-- EXTRACTED DATA --
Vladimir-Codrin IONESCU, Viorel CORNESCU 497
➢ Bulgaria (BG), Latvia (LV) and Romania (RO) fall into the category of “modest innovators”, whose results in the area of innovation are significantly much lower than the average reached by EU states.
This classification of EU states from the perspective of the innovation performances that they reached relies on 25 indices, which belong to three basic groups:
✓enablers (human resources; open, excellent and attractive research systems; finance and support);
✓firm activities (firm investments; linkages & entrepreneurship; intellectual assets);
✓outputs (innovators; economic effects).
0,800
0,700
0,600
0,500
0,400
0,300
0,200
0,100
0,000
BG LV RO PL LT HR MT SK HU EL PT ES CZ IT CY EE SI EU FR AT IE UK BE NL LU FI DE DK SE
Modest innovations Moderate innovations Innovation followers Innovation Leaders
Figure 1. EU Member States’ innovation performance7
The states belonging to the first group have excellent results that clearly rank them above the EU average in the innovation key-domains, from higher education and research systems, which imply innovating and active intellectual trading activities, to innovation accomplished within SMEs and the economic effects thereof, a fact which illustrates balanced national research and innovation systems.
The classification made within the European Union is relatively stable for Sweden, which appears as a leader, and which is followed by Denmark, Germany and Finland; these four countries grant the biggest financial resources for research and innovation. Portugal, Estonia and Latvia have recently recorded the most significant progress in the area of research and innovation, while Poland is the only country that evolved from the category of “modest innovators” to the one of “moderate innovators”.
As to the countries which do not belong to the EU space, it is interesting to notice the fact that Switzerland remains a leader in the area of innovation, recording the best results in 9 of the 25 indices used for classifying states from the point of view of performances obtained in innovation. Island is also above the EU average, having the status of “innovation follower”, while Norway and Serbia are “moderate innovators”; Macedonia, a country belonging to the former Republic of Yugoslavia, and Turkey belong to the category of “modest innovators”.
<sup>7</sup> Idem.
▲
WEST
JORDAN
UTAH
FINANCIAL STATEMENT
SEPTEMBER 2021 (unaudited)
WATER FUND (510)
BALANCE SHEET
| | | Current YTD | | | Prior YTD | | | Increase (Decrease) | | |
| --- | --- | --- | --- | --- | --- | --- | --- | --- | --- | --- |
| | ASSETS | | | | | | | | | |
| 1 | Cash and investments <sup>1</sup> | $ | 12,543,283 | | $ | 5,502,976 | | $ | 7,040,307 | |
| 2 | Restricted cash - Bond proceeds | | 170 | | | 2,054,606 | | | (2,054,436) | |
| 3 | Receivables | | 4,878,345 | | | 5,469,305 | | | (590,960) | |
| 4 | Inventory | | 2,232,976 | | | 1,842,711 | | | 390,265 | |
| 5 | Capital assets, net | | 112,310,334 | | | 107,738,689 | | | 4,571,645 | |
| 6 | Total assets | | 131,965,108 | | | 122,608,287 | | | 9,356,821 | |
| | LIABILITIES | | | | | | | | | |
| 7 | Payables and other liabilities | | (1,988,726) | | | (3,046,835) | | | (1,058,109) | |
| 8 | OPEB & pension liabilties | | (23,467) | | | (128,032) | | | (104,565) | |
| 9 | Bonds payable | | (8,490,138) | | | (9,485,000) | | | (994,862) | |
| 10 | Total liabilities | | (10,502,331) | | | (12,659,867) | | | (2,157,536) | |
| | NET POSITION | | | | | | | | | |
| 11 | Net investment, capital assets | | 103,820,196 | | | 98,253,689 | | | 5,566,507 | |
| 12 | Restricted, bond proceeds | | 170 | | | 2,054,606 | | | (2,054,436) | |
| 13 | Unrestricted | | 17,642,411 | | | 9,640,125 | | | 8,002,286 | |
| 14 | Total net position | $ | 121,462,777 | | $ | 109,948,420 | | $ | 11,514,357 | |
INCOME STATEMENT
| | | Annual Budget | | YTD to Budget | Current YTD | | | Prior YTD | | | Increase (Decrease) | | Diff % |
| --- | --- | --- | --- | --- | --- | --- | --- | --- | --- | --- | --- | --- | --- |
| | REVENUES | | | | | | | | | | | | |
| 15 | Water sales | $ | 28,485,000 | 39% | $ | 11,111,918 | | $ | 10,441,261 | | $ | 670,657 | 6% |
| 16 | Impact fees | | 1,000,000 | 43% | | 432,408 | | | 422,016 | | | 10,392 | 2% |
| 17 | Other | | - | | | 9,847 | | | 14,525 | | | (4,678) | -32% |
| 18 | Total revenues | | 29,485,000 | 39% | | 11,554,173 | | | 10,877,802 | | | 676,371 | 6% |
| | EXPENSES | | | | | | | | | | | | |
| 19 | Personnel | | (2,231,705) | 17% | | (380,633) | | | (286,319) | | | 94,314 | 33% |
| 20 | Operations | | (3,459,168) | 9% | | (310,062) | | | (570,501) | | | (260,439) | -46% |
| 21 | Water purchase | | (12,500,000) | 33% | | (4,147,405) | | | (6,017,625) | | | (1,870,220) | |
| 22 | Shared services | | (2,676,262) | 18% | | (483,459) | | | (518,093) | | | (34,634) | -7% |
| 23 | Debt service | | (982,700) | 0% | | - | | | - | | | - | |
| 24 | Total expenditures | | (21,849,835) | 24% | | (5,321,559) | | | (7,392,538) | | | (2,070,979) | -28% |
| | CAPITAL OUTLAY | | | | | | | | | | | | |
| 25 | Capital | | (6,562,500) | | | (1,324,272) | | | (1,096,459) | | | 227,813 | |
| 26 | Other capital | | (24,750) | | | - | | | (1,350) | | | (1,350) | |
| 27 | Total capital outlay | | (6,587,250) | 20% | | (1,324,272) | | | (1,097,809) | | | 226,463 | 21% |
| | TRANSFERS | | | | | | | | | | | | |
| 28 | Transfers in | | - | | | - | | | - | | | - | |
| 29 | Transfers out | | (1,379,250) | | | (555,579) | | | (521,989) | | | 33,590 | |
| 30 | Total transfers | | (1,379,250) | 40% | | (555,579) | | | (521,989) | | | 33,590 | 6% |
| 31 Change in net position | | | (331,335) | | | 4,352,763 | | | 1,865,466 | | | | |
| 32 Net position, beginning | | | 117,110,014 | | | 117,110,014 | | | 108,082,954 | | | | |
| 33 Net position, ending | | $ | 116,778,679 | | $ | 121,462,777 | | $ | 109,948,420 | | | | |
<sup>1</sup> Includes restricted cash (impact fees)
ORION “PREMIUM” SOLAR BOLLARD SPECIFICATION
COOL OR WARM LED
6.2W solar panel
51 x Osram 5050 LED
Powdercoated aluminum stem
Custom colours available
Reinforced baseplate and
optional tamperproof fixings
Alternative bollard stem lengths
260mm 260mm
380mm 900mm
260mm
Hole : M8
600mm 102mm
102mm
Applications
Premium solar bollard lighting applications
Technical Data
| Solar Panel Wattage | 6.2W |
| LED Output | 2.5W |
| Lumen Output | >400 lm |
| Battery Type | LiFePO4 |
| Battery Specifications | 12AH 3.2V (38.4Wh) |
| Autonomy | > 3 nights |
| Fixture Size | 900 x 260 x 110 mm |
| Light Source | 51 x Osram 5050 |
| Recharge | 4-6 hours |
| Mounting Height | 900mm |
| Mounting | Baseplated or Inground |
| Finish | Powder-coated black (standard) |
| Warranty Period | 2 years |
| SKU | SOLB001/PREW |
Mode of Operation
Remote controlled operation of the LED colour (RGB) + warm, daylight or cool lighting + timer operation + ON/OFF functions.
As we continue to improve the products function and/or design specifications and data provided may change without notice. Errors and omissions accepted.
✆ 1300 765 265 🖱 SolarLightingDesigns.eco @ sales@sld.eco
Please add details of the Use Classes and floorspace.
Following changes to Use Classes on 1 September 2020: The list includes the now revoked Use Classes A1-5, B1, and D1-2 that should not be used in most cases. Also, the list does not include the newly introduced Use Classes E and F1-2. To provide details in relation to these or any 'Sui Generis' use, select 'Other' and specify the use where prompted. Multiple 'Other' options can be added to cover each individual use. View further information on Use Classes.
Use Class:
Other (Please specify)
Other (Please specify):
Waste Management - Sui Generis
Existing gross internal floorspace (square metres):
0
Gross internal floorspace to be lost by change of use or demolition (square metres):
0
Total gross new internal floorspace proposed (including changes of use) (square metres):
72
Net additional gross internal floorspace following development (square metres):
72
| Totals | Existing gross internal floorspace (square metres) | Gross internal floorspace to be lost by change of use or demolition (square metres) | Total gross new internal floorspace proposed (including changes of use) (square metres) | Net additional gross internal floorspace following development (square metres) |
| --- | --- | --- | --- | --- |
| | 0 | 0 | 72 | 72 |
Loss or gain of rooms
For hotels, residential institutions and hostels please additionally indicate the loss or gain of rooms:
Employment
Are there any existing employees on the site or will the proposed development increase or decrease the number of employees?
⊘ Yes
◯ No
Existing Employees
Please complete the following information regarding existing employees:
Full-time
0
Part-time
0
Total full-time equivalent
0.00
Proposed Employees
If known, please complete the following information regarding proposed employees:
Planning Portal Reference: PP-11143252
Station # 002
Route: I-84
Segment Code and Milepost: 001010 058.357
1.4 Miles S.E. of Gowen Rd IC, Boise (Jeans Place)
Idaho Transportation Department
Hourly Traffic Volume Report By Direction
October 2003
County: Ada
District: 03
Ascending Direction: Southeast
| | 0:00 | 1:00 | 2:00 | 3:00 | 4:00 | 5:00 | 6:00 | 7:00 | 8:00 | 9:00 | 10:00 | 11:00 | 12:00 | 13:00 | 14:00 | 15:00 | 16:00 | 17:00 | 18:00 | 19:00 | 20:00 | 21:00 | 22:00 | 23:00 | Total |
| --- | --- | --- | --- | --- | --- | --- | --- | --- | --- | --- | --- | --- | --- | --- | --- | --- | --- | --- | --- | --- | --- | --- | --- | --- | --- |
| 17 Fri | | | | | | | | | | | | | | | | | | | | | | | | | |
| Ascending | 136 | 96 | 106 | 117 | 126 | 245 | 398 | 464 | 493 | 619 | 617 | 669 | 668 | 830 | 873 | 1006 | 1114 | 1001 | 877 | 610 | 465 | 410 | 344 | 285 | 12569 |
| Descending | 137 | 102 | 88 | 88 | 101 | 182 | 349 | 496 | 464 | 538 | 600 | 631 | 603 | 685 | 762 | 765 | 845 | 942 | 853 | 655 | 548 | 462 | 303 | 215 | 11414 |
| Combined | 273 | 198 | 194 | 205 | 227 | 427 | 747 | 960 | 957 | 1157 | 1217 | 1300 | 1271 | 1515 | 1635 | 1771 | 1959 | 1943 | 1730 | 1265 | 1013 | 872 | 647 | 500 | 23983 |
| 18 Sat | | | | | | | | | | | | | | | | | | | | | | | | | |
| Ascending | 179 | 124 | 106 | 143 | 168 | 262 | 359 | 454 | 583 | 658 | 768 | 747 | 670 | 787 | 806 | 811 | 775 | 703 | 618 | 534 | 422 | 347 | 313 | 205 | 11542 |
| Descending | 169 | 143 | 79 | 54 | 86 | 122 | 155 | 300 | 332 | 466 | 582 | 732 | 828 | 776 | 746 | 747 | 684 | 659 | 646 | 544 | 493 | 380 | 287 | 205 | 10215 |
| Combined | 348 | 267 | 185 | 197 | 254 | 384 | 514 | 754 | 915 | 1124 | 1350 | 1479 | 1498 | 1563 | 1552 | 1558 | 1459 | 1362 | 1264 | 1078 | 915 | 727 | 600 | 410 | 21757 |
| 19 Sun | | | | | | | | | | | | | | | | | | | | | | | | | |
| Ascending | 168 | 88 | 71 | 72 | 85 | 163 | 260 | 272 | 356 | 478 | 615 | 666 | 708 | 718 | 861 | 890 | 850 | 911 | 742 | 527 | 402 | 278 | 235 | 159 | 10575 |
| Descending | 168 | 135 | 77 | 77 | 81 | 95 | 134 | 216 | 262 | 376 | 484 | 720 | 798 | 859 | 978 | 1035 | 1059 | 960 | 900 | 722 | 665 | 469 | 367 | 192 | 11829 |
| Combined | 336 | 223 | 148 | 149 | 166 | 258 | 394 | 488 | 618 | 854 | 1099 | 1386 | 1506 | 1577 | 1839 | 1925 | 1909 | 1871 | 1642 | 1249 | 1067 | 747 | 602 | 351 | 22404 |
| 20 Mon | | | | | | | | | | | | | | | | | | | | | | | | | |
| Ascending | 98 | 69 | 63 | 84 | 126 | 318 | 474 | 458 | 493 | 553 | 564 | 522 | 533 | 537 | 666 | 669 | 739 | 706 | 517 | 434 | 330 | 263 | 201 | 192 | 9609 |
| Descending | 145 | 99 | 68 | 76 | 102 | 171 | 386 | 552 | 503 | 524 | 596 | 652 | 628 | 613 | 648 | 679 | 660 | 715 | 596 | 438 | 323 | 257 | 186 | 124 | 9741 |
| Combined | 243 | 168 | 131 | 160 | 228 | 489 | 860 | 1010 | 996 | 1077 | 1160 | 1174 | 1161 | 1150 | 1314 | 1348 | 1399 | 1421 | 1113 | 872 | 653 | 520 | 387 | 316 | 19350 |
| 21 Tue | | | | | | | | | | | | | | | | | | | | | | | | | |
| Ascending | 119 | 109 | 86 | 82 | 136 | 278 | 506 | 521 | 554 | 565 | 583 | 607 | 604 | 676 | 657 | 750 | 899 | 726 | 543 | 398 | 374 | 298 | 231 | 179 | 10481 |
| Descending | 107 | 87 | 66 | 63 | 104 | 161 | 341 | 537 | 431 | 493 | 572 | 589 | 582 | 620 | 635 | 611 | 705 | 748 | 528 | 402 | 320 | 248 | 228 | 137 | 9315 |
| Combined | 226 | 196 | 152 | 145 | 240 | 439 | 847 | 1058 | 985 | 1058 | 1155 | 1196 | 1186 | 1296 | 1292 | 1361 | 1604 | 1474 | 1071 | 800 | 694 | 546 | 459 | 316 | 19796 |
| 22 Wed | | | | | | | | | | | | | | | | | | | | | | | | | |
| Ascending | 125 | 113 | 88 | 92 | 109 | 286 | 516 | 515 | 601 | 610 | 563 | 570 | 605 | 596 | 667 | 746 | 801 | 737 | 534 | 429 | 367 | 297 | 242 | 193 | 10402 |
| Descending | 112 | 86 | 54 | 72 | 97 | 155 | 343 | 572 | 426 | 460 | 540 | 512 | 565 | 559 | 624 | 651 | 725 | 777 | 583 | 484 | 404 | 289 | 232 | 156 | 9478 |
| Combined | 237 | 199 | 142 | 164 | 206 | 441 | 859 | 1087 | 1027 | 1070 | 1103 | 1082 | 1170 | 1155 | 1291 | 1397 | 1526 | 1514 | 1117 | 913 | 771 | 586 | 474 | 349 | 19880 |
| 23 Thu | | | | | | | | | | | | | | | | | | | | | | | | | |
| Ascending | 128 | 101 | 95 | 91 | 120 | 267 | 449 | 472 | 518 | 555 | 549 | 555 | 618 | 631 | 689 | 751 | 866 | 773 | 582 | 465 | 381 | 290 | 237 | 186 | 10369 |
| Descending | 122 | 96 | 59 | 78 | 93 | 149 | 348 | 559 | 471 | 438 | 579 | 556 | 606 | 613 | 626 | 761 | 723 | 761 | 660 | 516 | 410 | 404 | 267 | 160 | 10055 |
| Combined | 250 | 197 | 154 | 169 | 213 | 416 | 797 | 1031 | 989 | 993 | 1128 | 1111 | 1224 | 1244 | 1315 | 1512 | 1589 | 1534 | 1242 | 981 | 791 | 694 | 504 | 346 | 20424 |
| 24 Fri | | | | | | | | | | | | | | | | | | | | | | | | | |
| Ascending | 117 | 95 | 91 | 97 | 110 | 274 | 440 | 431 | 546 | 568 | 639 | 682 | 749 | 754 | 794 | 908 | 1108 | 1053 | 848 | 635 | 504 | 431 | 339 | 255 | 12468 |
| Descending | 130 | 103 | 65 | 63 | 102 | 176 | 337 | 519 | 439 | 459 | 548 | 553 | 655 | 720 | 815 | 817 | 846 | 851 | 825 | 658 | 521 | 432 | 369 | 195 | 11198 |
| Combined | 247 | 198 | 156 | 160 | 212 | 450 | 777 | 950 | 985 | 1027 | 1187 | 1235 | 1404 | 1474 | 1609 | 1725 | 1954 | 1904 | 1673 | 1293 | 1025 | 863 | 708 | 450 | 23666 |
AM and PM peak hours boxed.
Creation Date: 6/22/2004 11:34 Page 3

-- ASSIGNED TASK --
Lines after the one containing "Figure 1. EU" are left out; every line from the start of the entries through that line is restated word for word.

-- RESPONSE --
Vladimir-Codrin IONESCU, Viorel CORNESCU 497
➢ Bulgaria (BG), Latvia (LV) and Romania (RO) fall into the category of “modest innovators”, whose results in the area of innovation are significantly much lower than the average reached by EU states.
This classification of EU states from the perspective of the innovation performances that they reached relies on 25 indices, which belong to three basic groups:
✓enablers (human resources; open, excellent and attractive research systems; finance and support);
✓firm activities (firm investments; linkages & entrepreneurship; intellectual assets);
✓outputs (innovators; economic effects).
0,800
0,700
0,600
0,500
0,400
0,300
0,200
0,100
0,000
BG LV RO PL LT HR MT SK HU EL PT ES CZ IT CY EE SI EU FR AT IE UK BE NL LU FI DE DK SE
Modest innovations Moderate innovations Innovation followers Innovation Leaders
Figure 1. EU Member States’ innovation performance7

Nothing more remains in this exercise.